━━ Source text

I did wonder if anyone bothered to follow / use the link I shared on this post. My A5 also has the UDS EPB module, not tried or checked the module on the TT yet.


----------



## kevin#34 (Jan 8, 2019)

USD for TT too


----------



## deeve (Apr 5, 2004)

Really important tip for replacing rear discs, you do NOT have to remove the caliper carrier to replace the discs. The caliper carrier is held on with M14 spline bolts at 125NM torque. There's almost no room to get a breaker bar in to crack the bolts (unless you have the luxury of a hoist and can work from underneath) and then there is even less room to operate a torque wrench to tighten them after.
With the caliper removed and the retaining screw from the disc removed, give the disc a couple of good wallops with a heavy hammer, it will have rusted itself on, it will come free and can be wiggled out. Replace new disc, fit new pads, replace caliper, renew greased slider pins in new rubber guides, gently pump the brake pedal to return the pistons, close the EB, I used OBD11 refit the wheel and you're done.

Out of interest new M14 spline bolts are £4.80 each from Audi, the slider pins and guides are £13.80 for both wheels from EBC. Curiously the original slider pins are fitted with a 48 Torx while the new ones take a 45 Torx. Torque setting for the slider pins are 25NM


----------



## foxmeister3 (Sep 5, 2015)

━━━━
━━ Source data

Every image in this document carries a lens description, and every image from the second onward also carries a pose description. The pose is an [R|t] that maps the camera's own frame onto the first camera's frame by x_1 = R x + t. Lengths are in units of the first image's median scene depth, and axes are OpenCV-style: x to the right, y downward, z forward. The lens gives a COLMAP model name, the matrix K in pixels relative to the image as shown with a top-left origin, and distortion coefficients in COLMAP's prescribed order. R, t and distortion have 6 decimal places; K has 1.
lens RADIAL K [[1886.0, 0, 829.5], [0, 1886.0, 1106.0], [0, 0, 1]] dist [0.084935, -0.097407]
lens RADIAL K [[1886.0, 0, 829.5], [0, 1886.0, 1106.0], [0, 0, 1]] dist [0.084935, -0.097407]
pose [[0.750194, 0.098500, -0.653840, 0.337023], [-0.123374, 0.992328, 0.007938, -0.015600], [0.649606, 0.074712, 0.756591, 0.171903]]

━━━━

### Activities:
1) Please reproduce the rear-brake thread from "I did wonder" up to and including "the TT yet.", replacing "module" with "unit".
2) Write the next part of the rear-brake thread, picking up where it stops.

### Answers to the exercise:
1)
I did wonder if anyone bothered to follow / use the link I shared on this post. My A5 also has the UDS EPB unit, not tried or checked the unit on the TT yet.

2)
deeve said:


> Really important tip for replacing rear discs, you do NOT have to remove the caliper carrier to replace the discs. The caliper carrier is held on with M14 spline bolts at 125NM torque. There's almost no room to get a breaker bar in to crack the bolts (unless you have the luxury of a hoist and can work from underneath) and then there is even less room to operate a torque wrench to tighten them after.
> With the caliper removed and the retaining screw from the disc removed, give the disc a couple of good wallops with a heavy hammer, it will have rusted itself on, it will come free and can be wiggled out. Replace new disc, fit new pads, replace caliper, renew greased slider pins in new rubber guides, gently pump the brake pedal to return the pistons, close the EB, I used OBD11 refit the wheel and you're done.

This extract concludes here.